**原文:**

-- -- --

神经细胞分离试剂盒

技术简介：

分离原代神经细胞是个复杂的过程。得到很纯净的神经细胞需要很烦琐的步骤。传统的方法由于过程长，影响了神经细胞的活性。本产品应用最新的技术和独创的试剂来分离神经细胞，步骤简单，迅速，从未做过神经细胞的技术员从开始到完成也只需2个小时即可，有经验的技术员1小时就可以完成。

产品特点：

1）迅速, 简单, 方便。从动物到细胞1-2 小时内完成。
2）神经细胞存活率高, 活性好、产量高
3）分离的神经原细胞纯度高，可直接用于以后的实验。

本产品所分离的细胞效果图：

本产品所分离的原代神经细胞高倍镜图：

本产品所分离的原代神经细胞与传统方法分离效果对比图：

实验步骤：

1） 从出生后5-10天的小鼠脑中提取所需的组织，切碎，碎的程度以在显微镜下看很均匀，看不到大块的组织为佳。

2） 每0.01g组织，加1ml分离溶液于15毫升离心管内。（出生后5-10天的小鼠，3只小鼠的cerebellar 用4毫升分离溶液,3只小鼠的cortex 用8毫升分离溶液）

3） 将离心管放入37度水浴箱内15分钟, 中间振荡2-3次混匀

4） 离心1000 rpm, 10 分钟，到掉上清液

5） 加入适量的这种细胞的培养液(自备)到50ml conical中。适量是指每0.01g 组织 加1毫升培养液

6） 用5ml吸管，上下吸敲10-20次混匀，直到肉眼看不到小块的组织即可。

-- -- --

**数据:**
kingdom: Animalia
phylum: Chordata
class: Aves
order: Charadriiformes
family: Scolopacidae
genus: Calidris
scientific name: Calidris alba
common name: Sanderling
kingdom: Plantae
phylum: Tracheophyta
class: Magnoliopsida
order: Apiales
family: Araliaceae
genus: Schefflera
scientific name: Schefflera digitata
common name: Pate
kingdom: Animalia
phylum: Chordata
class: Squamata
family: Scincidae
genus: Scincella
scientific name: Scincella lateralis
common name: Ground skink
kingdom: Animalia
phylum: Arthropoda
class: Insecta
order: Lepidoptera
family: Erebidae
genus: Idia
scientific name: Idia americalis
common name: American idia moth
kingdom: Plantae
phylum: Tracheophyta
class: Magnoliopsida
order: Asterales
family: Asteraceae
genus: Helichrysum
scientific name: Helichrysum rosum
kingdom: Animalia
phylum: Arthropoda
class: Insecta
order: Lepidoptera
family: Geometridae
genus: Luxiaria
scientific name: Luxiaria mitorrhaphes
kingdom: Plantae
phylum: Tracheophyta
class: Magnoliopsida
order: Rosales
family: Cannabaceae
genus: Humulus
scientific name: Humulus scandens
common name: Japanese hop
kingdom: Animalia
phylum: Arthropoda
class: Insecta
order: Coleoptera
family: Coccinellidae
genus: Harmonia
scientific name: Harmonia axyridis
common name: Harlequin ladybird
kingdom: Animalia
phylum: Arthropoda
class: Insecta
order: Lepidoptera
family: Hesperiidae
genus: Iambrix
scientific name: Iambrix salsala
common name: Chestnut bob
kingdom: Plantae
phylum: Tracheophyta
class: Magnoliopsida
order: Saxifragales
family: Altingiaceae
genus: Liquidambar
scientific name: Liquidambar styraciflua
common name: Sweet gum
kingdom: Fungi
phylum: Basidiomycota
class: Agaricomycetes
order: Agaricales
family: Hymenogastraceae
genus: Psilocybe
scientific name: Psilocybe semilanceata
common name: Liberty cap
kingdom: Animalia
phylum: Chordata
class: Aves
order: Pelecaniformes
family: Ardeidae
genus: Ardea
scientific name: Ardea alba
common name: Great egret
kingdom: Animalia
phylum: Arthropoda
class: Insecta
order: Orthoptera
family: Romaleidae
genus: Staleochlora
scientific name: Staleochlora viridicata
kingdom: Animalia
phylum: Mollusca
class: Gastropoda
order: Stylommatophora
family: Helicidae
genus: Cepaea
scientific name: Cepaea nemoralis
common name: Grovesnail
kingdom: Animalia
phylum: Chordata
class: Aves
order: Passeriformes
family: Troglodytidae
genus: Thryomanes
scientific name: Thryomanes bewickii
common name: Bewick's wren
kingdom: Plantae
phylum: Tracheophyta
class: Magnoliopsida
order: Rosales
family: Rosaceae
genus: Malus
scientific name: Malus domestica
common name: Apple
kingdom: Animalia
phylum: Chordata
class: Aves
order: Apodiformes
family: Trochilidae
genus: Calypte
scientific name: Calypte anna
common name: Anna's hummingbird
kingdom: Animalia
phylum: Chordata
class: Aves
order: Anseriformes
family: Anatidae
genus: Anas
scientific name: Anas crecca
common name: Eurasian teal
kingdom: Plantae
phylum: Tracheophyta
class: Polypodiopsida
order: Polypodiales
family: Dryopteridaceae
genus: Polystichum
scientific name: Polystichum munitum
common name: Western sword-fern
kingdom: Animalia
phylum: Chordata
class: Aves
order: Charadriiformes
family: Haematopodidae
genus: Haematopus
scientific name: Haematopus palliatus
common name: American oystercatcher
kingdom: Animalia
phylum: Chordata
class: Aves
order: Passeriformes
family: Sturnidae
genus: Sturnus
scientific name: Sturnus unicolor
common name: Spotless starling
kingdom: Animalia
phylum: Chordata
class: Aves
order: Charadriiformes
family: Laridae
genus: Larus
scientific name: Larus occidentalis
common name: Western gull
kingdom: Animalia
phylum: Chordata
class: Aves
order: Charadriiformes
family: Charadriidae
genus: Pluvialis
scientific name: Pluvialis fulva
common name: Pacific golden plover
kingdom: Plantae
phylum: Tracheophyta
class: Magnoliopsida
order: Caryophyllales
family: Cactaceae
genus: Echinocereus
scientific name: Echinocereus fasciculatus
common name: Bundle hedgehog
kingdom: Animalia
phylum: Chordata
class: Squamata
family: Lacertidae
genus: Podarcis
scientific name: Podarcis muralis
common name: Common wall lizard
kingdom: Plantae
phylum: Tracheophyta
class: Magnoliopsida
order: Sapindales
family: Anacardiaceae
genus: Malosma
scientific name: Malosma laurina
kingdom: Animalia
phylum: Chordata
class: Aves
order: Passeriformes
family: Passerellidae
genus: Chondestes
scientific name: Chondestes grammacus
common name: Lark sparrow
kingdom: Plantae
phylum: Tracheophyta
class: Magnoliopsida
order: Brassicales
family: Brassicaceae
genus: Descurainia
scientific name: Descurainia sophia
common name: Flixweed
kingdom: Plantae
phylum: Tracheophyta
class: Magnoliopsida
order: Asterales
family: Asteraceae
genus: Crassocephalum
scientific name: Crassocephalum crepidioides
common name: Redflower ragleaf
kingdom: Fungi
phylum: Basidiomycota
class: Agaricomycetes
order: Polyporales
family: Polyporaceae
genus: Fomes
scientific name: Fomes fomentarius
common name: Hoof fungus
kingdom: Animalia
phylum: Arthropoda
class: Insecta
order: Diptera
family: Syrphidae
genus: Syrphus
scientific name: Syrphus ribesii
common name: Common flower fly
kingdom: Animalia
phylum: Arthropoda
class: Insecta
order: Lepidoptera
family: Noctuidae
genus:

-- -- --

**工作任务 1:** 把神经细胞分离试剂盒介绍中从"分离原代神经细胞是个复杂的过"到"3）分离的神经原细胞纯度高，可直接用于以后的实验。"的部分重写一遍，将"技术员"替换为"实验人员"。
**工作任务 2:** 神经细胞分离试剂盒介绍的实验步骤中提到了哪些器具和设备？请全部列出。
**工作任务 3:** 将神经细胞分离试剂盒介绍中以"分离原代神经细胞是个复杂的过程"开头的段落改写得更简短，保留主要内容。

**练习答案 1:**
分离原代神经细胞是个复杂的过程。得到很纯净的神经细胞需要很烦琐的步骤。传统的方法由于过程长，影响了神经细胞的活性。本产品应用最新的技术和独创的试剂来分离神经细胞，步骤简单，迅速，从未做过神经细胞的实验人员从开始到完成也只需2个小时即可，有经验的实验人员1小时就可以完成。

产品特点：

1）迅速, 简单, 方便。从动物到细胞1-2 小时内完成。
2）神经细胞存活率高, 活性好、产量高
3）分离的神经原细胞纯度高，可直接用于以后的实验。

**练习答案 2:** 显微镜、15毫升离心管、37度水浴箱、50ml conical、5ml吸管

**练习答案 3:** 分离原代神经细胞过程复杂，传统方法步骤烦琐、耗时长，会影响细胞活性。本产品采用最新技术和独创试剂，步骤简单迅速：新手约2小时完成，有经验的技术员1小时即可。